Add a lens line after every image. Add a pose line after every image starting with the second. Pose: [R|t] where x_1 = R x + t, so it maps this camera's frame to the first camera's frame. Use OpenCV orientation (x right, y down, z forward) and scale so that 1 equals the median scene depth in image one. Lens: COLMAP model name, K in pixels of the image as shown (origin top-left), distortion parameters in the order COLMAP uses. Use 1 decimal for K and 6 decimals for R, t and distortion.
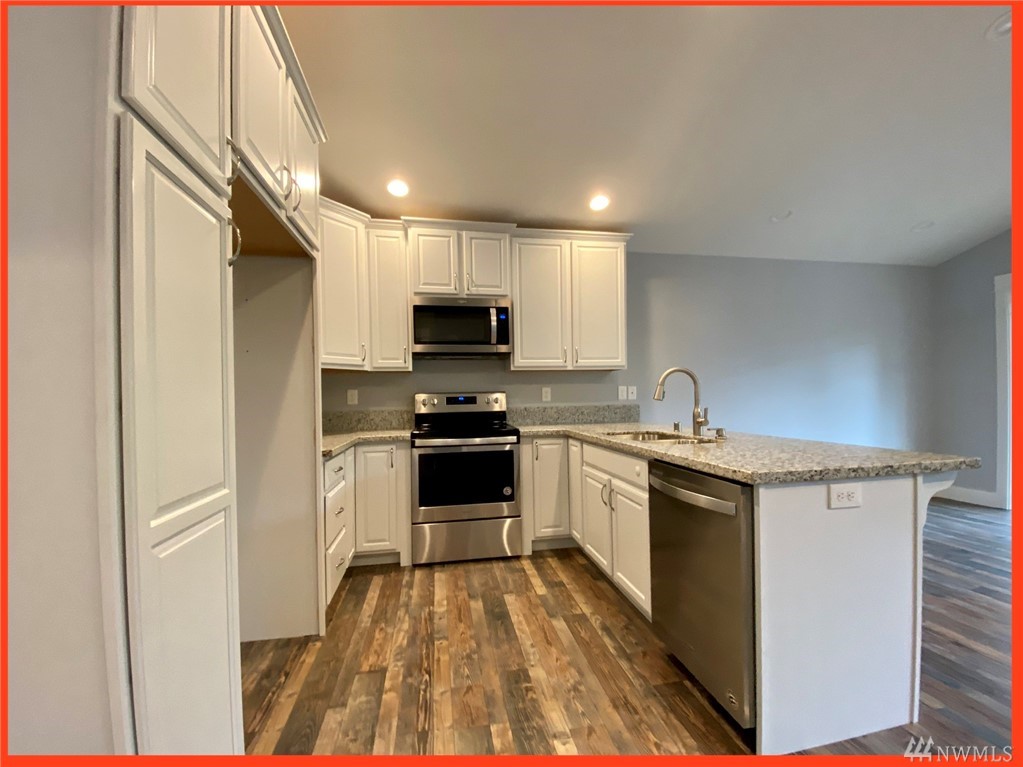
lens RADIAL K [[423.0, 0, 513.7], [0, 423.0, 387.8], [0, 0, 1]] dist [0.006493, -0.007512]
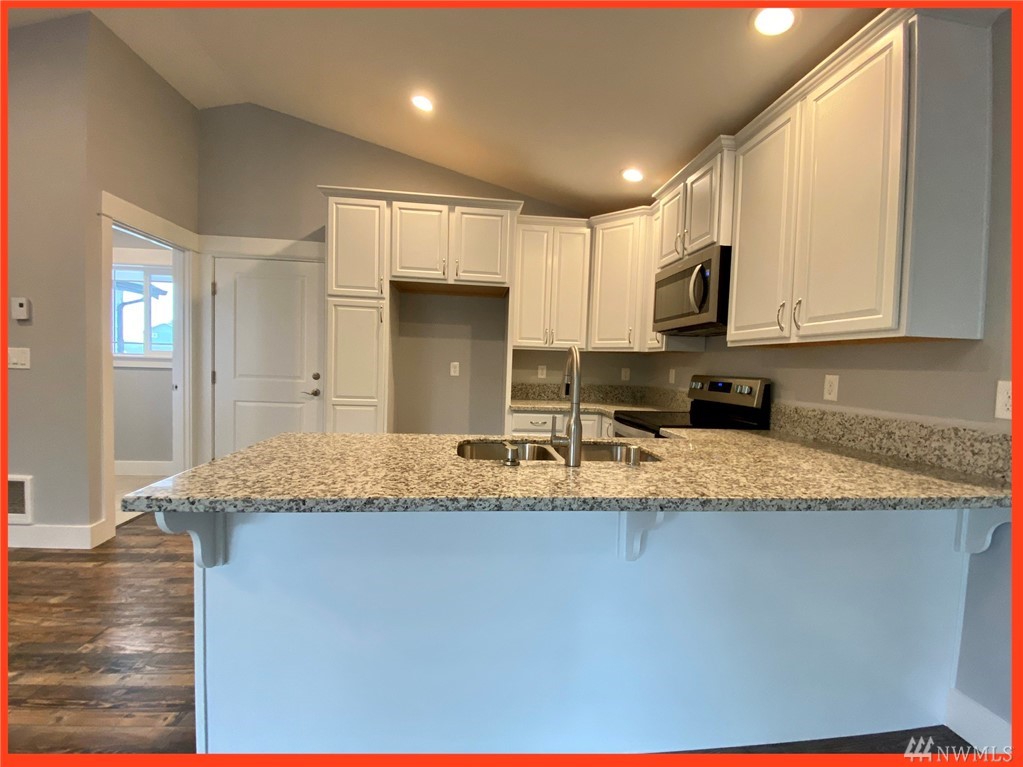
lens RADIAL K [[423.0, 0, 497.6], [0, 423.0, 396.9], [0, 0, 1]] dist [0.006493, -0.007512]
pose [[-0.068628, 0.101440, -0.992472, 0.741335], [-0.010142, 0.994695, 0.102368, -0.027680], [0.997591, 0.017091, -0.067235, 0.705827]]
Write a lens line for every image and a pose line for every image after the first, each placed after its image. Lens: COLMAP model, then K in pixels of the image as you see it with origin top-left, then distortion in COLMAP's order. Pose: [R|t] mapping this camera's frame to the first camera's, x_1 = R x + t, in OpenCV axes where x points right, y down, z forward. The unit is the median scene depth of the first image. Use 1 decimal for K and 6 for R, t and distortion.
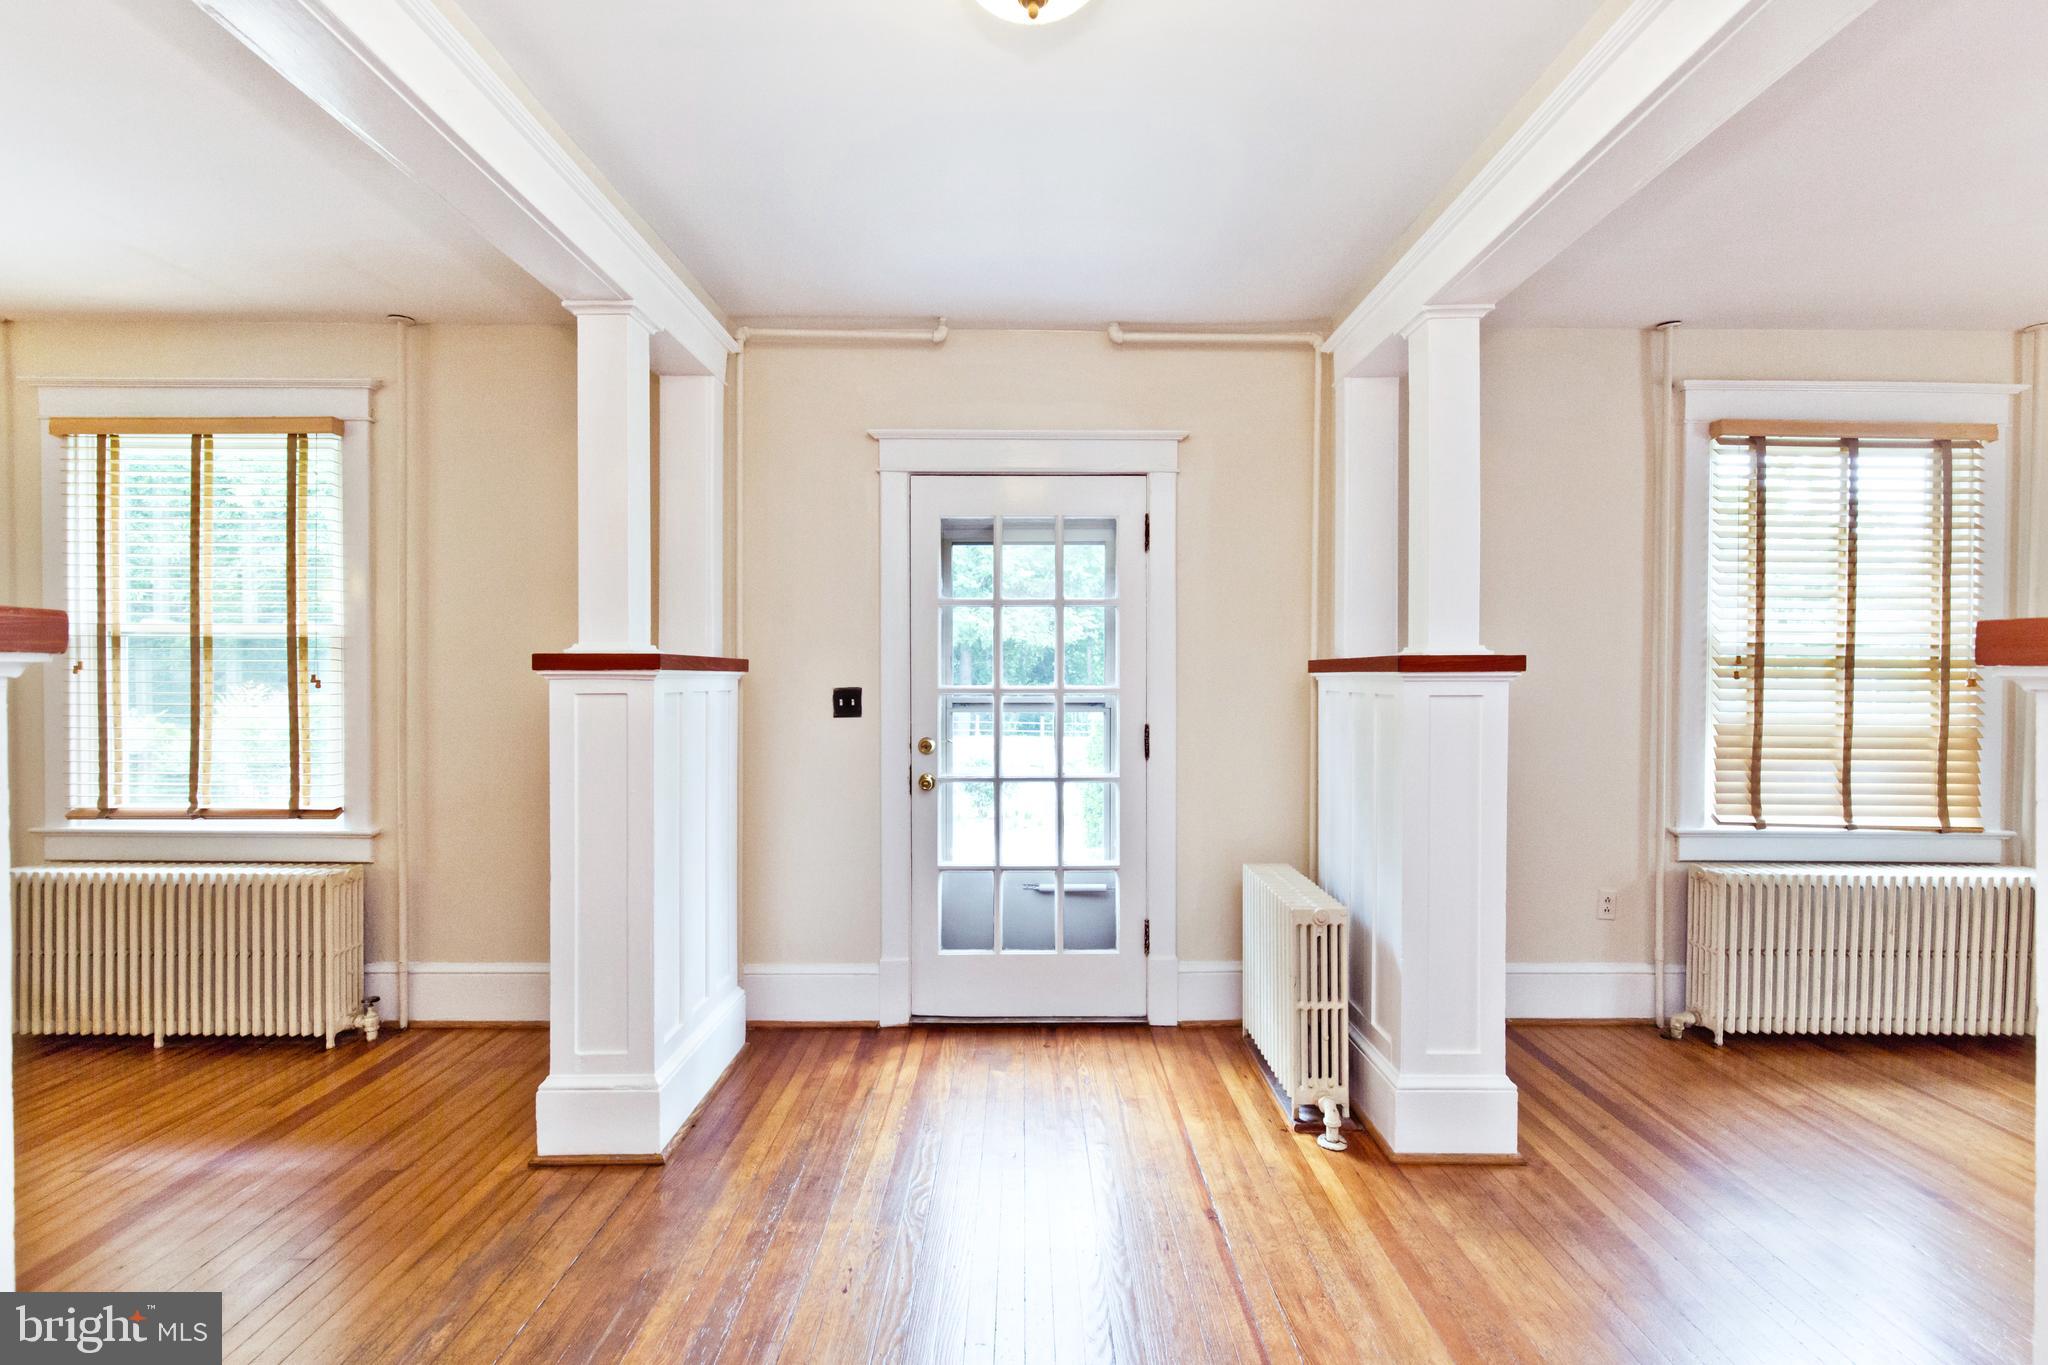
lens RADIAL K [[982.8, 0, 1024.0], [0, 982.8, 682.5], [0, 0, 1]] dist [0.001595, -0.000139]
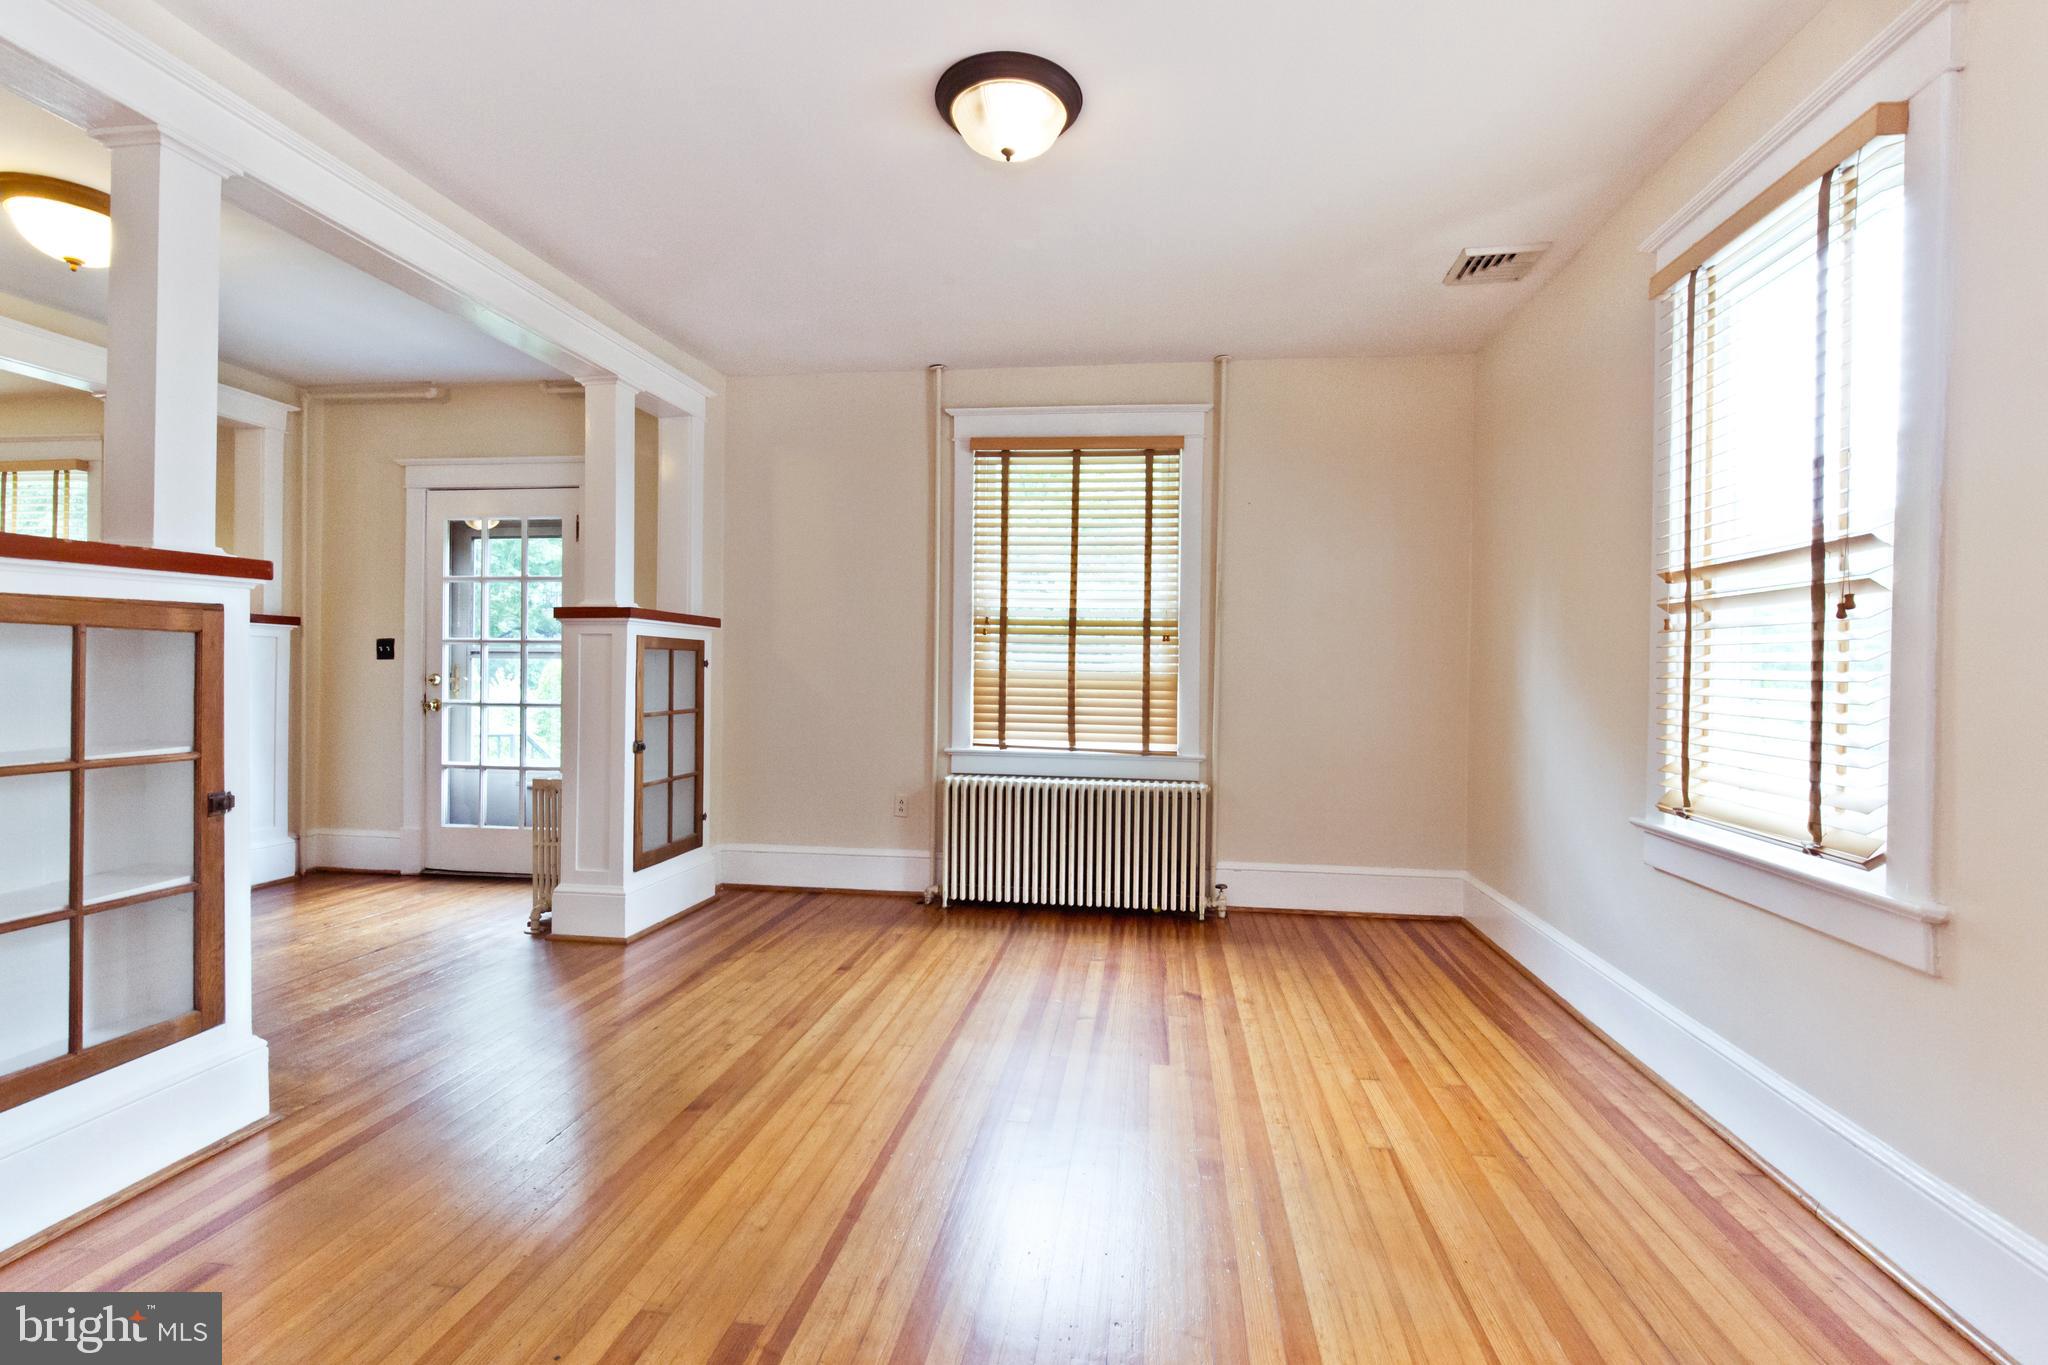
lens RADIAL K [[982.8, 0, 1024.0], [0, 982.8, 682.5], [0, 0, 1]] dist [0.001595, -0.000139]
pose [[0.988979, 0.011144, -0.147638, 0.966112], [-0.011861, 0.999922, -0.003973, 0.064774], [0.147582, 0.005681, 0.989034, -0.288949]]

##############################

- _WHAT TO DO_: Please return every line of the entries above verbatim, leaving the pictures out.

- _OUTPUT_:
Add a lens line after every image. Add a pose line after every image starting with the second. Pose: [R|t] where x_1 = R x + t, so it maps this camera's frame to the first camera's frame. Use OpenCV orientation (x right, y down, z forward) and scale so that 1 equals the median scene depth in image one. Lens: COLMAP model name, K in pixels of the image as shown (origin top-left), distortion parameters in the order COLMAP uses. Use 1 decimal for K and 6 decimals for R, t and distortion.
lens RADIAL K [[423.0, 0, 513.7], [0, 423.0, 387.8], [0, 0, 1]] dist [0.006493, -0.007512]
lens RADIAL K [[423.0, 0, 497.6], [0, 423.0, 396.9], [0, 0, 1]] dist [0.006493, -0.007512]
pose [[-0.068628, 0.101440, -0.992472, 0.741335], [-0.010142, 0.994695, 0.102368, -0.027680], [0.997591, 0.017091, -0.067235, 0.705827]]
Write a lens line for every image and a pose line for every image after the first, each placed after its image. Lens: COLMAP model, then K in pixels of the image as you see it with origin top-left, then distortion in COLMAP's order. Pose: [R|t] mapping this camera's frame to the first camera's, x_1 = R x + t, in OpenCV axes where x points right, y down, z forward. The unit is the median scene depth of the first image. Use 1 decimal for K and 6 for R, t and distortion.
lens RADIAL K [[982.8, 0, 1024.0], [0, 982.8, 682.5], [0, 0, 1]] dist [0.001595, -0.000139]
lens RADIAL K [[982.8, 0, 1024.0], [0, 982.8, 682.5], [0, 0, 1]] dist [0.001595, -0.000139]
pose [[0.988979, 0.011144, -0.147638, 0.966112], [-0.011861, 0.999922, -0.003973, 0.064774], [0.147582, 0.005681, 0.989034, -0.288949]]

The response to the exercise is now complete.